Reflecting on Canada’s Past 50 Years: What has changed for Poverty?


In the midst of Canada150 celebrations, I cannot help but think back 50 years ago to Expo67 and the Centennial anniversary.

I was only 6 years old at the time with the Bobby Gimby tune singing in my head, “One, little two, little three Canadians” – and had no idea of the colonial significance.  I recall that it was a sunny day with an overwhelming number of people and lots of noise.  What I learned later of course was that while it was viewed as the world’s most successful world fair of the 20th century there was a hidden side of the celebrations where, as noted by Jane Griffith, “Indians of Canada Pavilion at Expo 67 resisted“.
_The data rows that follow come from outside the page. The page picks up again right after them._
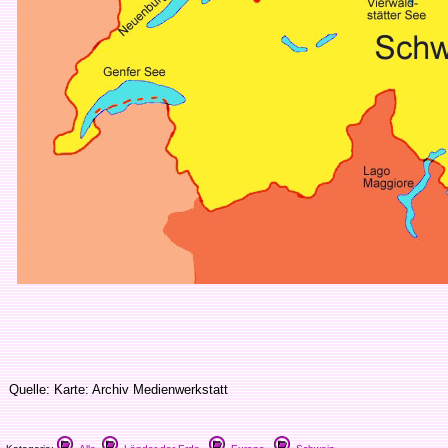
Quelle: Karte: Archiv Medienwerkstatt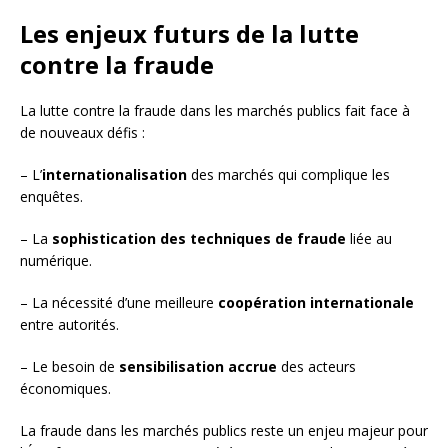
Les enjeux futurs de la lutte
contre la fraude
La lutte contre la fraude dans les marchés publics fait face à
de nouveaux défis :
– L’
internationalisation
des marchés qui complique les
enquêtes.
– La
sophistication des techniques de fraude
liée au
numérique.
– La nécessité d’une meilleure
coopération internationale
entre autorités.
– Le besoin de
sensibilisation accrue
des acteurs
économiques.
La fraude dans les marchés publics reste un enjeu majeur pour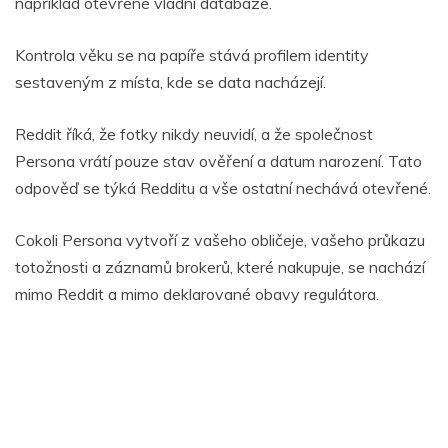
například otevřené vládní databáze.
Kontrola věku se na papíře stává profilem identity
sestaveným z místa, kde se data nacházejí.
Reddit říká, že fotky nikdy neuvidí, a že společnost
Persona vrátí pouze stav ověření a datum narození. Tato
odpověď se týká Redditu a vše ostatní nechává otevřené.
Cokoli Persona vytvoří z vašeho obličeje, vašeho průkazu
totožnosti a záznamů brokerů, které nakupuje, se nachází
mimo Reddit a mimo deklarované obavy regulátora.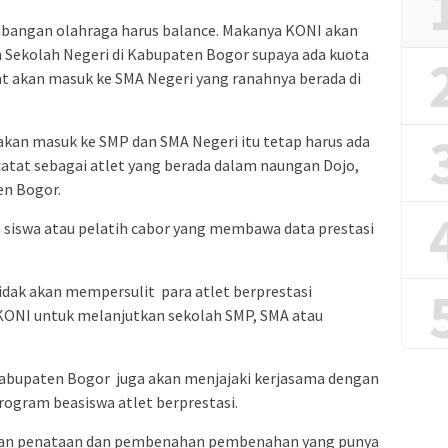
cabangan olahraga harus balance. Makanya KONI akan
Sekolah Negeri di Kabupaten Bogor supaya ada kuota
at akan masuk ke SMA Negeri yang ranahnya berada di
 akan masuk ke SMP dan SMA Negeri itu tetap harus ada
rcatat sebagai atlet yang berada dalam naungan Dojo,
en Bogor.
ua siswa atau pelatih cabor yang membawa data prestasi
idak akan mempersulit para atlet berprestasi
KONI untuk melanjutkan sekolah SMP, SMA atau
bupaten Bogor juga akan menjajaki kerjasama dengan
rogram beasiswa atlet berprestasi.
kan penataan dan pembenahan pembenahan yang punya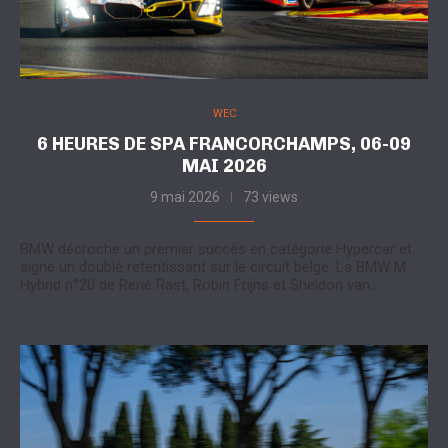
WEC
6 HEURES DE SPA FRANCORCHAMPS, 06-09
MAI 2026
9 mai 2026
73 views
BMW décroche un premier succès en catégorie Hypercar et
signe un doublé retentissant sur le circuit belge. La BMW M
Hybrid n°20 de René Rast, Robin Frijns et Sheldon van…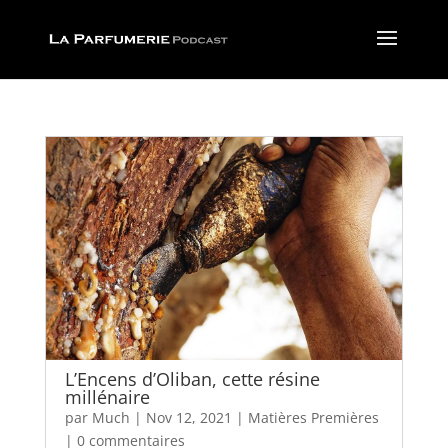
L’Encens d’Oliban, cette résine
millénaire
par
Much
|
Nov 12, 2021
|
Matières Premières
|
0 commentaires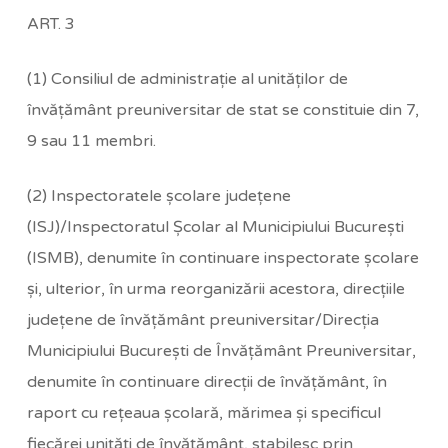
ART. 3
(1) Consiliul de administraţie al unităţilor de
învăţământ preuniversitar de stat se constituie din 7,
9 sau 11 membri.
(2) Inspectoratele şcolare judeţene
(ISJ)/Inspectoratul Şcolar al Municipiului Bucureşti
(ISMB), denumite în continuare inspectorate şcolare
şi, ulterior, în urma reorganizării acestora, direcţiile
judeţene de învăţământ preuniversitar/Direcţia
Municipiului Bucureşti de Învăţământ Preuniversitar,
denumite în continuare direcţii de învăţământ, în
raport cu reţeaua şcolară, mărimea şi specificul
fiecărei unităţi de învăţământ, stabilesc prin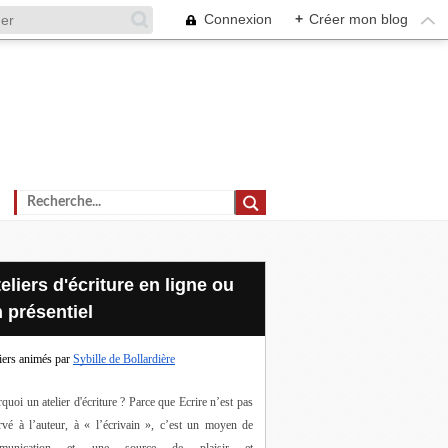
Connexion
+
Créer mon blog
 présentiel
iers animés par
Sybille de Bollardière
quoi un atelier d'écriture ? Parce que Ecrire n’est pas 
rvé à l’auteur, à « l’écrivain », c’est un moyen de 
munication et une source de plaisir et 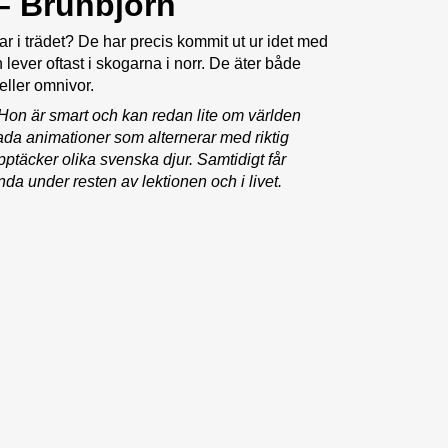
– Brunbjörn
ar i trädet? De har precis kommit ut ur idet med
ever oftast i skogarna i norr. De äter både
 eller omnivor.
 Hon är smart och kan redan lite om världen
ada animationer som alternerar med riktig
pptäcker olika svenska djur. Samtidigt får
a under resten av lektionen och i livet.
At the end of the baby boomer generation, our population was at 20 million with a very new Canadian Maple Leaf flag. Both good and bad change was happening all across the country. The Guaranteed Income Supplement (GIS) was introduced as a temporary measure, with the Medical Care Act in place the year before along with the Canada Assistance Plan (CAP) program. Hippie culture and Quiet Revolution in Québec were underway. The Toronto Maple Leafs had won the Stanley Cup against the Montreal Canadiens and haven’t won it since.  And the shameful permanent move of the Innu of Davis Inlet to the restrictions of Iluikoyak Island and the cultural genocide of the residential system were in full swing.

Poverty in Canada in 1967

During our centennial year, 3.86 million people lived in poverty, as highlighted by the Report of the Special Senate Committee on Poverty led by David Croll.  Prevailing thoughts as to the causes of poverty during that this time focused on an individualistic point of view:

“Why so many poor ?: The concern and legislation of the 1960’s also raised the questions of why there were so many poor people in a country as rich as Canada. In the prevailing ethos, poverty is perceived and treated as an individual problem, not a social problem – for example, individuals who are poor have themselves to blame” – The Canadian Encyclopedia

Poverty in Canada in 2017

Presently there are 4.9 million people living in poverty in Canada.
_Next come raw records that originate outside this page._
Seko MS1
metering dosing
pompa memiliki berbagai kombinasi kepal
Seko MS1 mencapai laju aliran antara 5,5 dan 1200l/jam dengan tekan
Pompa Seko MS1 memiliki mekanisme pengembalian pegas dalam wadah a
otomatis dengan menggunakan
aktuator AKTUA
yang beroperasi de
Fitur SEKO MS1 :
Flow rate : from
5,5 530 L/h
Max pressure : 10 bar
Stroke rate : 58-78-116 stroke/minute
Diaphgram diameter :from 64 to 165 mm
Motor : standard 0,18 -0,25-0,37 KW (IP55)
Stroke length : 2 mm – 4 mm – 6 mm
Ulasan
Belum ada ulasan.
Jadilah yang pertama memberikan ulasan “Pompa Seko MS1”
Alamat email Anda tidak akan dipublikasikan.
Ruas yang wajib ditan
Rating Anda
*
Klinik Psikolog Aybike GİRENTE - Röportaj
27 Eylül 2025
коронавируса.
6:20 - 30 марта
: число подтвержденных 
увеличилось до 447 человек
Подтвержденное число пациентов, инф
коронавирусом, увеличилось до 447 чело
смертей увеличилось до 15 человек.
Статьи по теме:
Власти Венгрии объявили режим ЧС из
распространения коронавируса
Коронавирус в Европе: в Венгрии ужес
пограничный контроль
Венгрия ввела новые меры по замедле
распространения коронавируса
What has changed in 50 years?

Although the UN Declaration of Human Rights was established in 1948 it wouldn’t be until 1976 that Canada signed two critically important UN agreements: the International Covenant on Civil and Political Rights and the International Covenant on the Economic, Social and Cultural Rights. And still later international conventions were signed on the rights of children, persons with disabilities, women and many others. Concretely, these covenants require that Canada take steps to progressively achieve fulfillment of these rights. In terms of combating poverty, this means that governments in Canada must create strategies and policies, like the upcoming Canadian Poverty Reduction Strategy, in line with our human rights obligations. A rights focus is not only a legal obligation – it can enrich laws, policies and programs by focusing on long-term structural barriers to equality. As the former Special Rapporteur on extreme poverty and human rights stated:

“What is needed, therefore, is human rights-based change that directly addresses the long-term structural barriers to equality and sets the foundations for a sustainable, socially inclusive society.” – Maria Magdalena Sepúlveda Carmona

What hasn’t changed in 50 years?

High levels of poverty still exist in a wealthy country such as Canada.

What can you do?

Sometimes we feel insignificant in the face of overwhelming numbers such as 4.9 million people living in poverty, or the at least 235,000 people visibly homeless in 2016. “How can one person make a difference?” is what I sometimes hear.  What I can tell you is that each one of us makes a difference. Our voice matters! Here’s what you can do:

  • Read these UN agreements and find out what they mean. You can learn even more about human rights and poverty by signing up for CWP’s online rights course starting on July 14th;
  • Ask questions and find out more about the realities of poverty in Canada;
  • See what is already being done, join a campaign and sign a petition;
  • Volunteer with an organization, there is strength in numbers;
  • Contact your Member of Parliament by writing a letter, phoning, or making an appointment;
  • Be creative, have a positive attitude, use social media;
  • Donate your time or money to a cause or organization; and
  • Be persistent, don’t give up, work in collaboration with others and have fun!

In looking to the future in 2067, Canada will look very different than it does now. Fifty years is a long time to create positive change. Canada has the capacity, intelligence, creativity and obligation to effectively address poverty. Working together can achieve this, we can have a Canada without poverty.

Harriett McLachlan is the interim Deputy Director of Canada Without Poverty.